Exercise objective>
Using the data below, reproduce exactly the lines from the line with "13: (397, 136)" to the line with "40: (208, 106)", both included; pictures must be dropped.

Records from a collection>
--- --- ---
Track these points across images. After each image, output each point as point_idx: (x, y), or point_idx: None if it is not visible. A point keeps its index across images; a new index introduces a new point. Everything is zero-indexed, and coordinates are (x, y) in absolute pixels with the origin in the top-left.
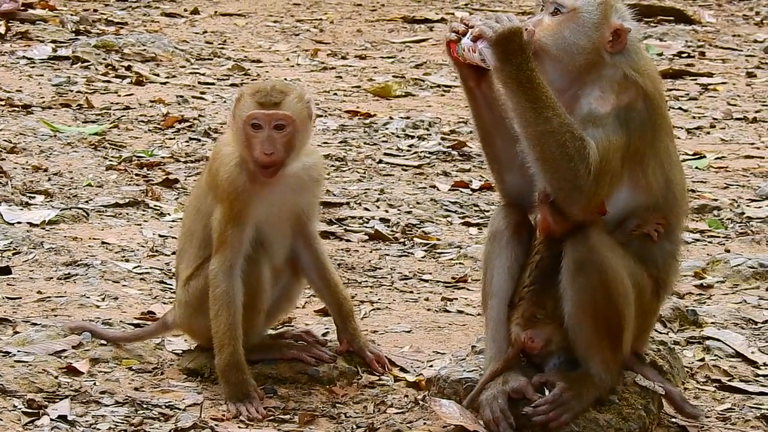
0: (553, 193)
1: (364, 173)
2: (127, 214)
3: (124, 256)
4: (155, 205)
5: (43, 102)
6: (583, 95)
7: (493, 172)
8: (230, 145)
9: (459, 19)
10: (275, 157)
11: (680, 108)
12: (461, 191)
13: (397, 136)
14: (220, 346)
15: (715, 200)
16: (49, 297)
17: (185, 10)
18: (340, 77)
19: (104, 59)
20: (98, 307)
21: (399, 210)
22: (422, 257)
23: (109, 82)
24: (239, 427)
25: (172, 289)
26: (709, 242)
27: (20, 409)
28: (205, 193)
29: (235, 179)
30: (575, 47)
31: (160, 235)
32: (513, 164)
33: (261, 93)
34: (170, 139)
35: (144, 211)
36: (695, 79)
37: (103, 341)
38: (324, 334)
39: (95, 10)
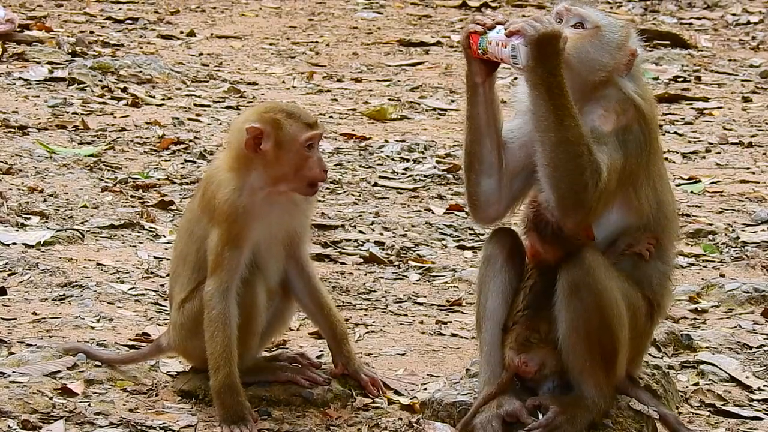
0: (555, 202)
1: (359, 196)
2: (123, 235)
3: (119, 278)
4: (150, 227)
5: (39, 123)
6: (587, 112)
7: (471, 174)
8: (228, 170)
9: (485, 14)
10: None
11: (676, 132)
12: (456, 214)
13: (393, 159)
14: (215, 368)
15: (710, 225)
16: (44, 318)
17: (181, 32)
18: (336, 100)
19: (100, 81)
20: (93, 328)
21: (394, 233)
22: (417, 280)
23: (105, 103)
24: None
25: (166, 310)
26: (704, 267)
27: (15, 430)
28: (197, 217)
29: (234, 202)
30: (597, 63)
31: (155, 257)
32: (493, 168)
33: (300, 115)
34: (166, 160)
35: (139, 232)
36: (691, 104)
37: (97, 362)
38: (318, 357)
39: (91, 32)
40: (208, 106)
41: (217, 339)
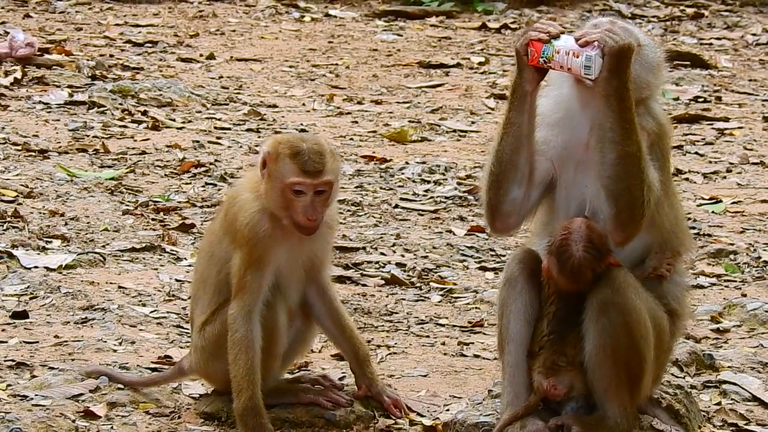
0: (611, 216)
1: (381, 218)
2: (144, 258)
3: (140, 301)
4: (172, 250)
5: (60, 147)
6: None
7: (503, 182)
8: (250, 191)
9: (547, 22)
10: (317, 221)
11: (696, 152)
12: (477, 236)
13: (413, 181)
14: (238, 390)
15: (732, 245)
16: (66, 341)
17: (201, 55)
18: (356, 122)
19: (120, 104)
20: (115, 351)
21: (415, 255)
22: (438, 302)
23: (125, 127)
24: None
25: (188, 333)
26: (726, 286)
27: None
28: (219, 239)
29: (255, 225)
30: (644, 82)
31: (177, 280)
32: (524, 178)
33: (302, 158)
34: (186, 183)
35: (160, 255)
36: (711, 124)
37: (120, 385)
38: (341, 378)
39: (111, 56)
40: (229, 129)
41: (240, 361)
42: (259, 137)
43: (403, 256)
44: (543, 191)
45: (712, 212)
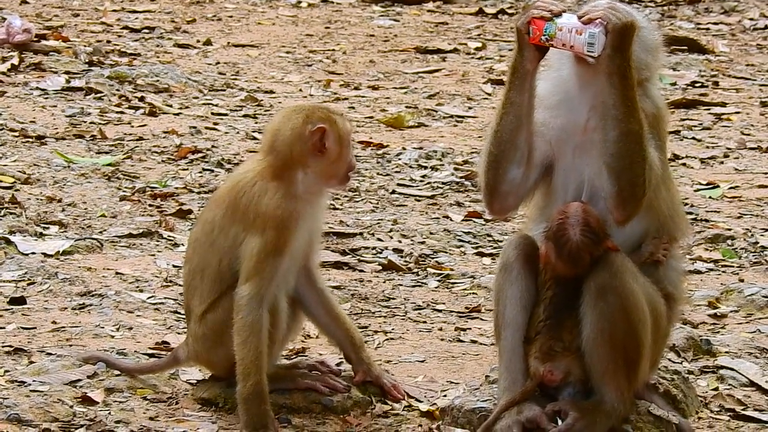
0: (613, 194)
1: (377, 204)
2: (141, 244)
3: (138, 287)
4: (169, 236)
5: (57, 133)
6: None
7: (503, 162)
8: (267, 178)
9: (549, 1)
10: None
11: (694, 138)
12: (474, 221)
13: (410, 167)
14: (245, 374)
15: (729, 230)
16: (63, 327)
17: (198, 41)
18: (353, 108)
19: (117, 90)
20: (113, 337)
21: (412, 240)
22: (436, 287)
23: (122, 113)
24: None
25: (185, 319)
26: (723, 272)
27: None
28: (221, 228)
29: (287, 208)
30: (643, 63)
31: (174, 266)
32: (524, 158)
33: (335, 109)
34: (183, 169)
35: (158, 241)
36: (709, 109)
37: (117, 371)
38: (338, 364)
39: (108, 41)
40: (226, 114)
41: (251, 345)
42: (256, 123)
43: (400, 241)
44: (541, 173)
45: (710, 197)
--- --- ---
Result of this exercise>
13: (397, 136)
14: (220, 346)
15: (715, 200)
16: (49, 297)
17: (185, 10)
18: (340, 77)
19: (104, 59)
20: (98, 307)
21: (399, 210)
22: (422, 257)
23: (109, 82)
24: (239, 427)
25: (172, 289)
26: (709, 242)
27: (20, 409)
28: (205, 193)
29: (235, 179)
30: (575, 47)
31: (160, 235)
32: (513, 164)
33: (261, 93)
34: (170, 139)
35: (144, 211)
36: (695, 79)
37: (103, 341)
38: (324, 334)
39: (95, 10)
0: (555, 202)
1: (359, 196)
2: (123, 235)
3: (119, 278)
4: (150, 227)
5: (39, 123)
6: (587, 112)
7: (471, 174)
8: (228, 170)
9: (485, 14)
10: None
11: (676, 132)
12: (456, 214)
13: (393, 159)
14: (215, 368)
15: (710, 225)
16: (44, 318)
17: (181, 32)
18: (336, 100)
19: (100, 81)
20: (93, 328)
21: (394, 233)
22: (417, 280)
23: (105, 103)
24: None
25: (166, 310)
26: (704, 267)
27: (15, 430)
28: (197, 217)
29: (234, 202)
30: (597, 63)
31: (155, 257)
32: (493, 168)
33: (300, 115)
34: (166, 160)
35: (139, 232)
36: (691, 104)
37: (97, 362)
38: (318, 357)
39: (91, 32)
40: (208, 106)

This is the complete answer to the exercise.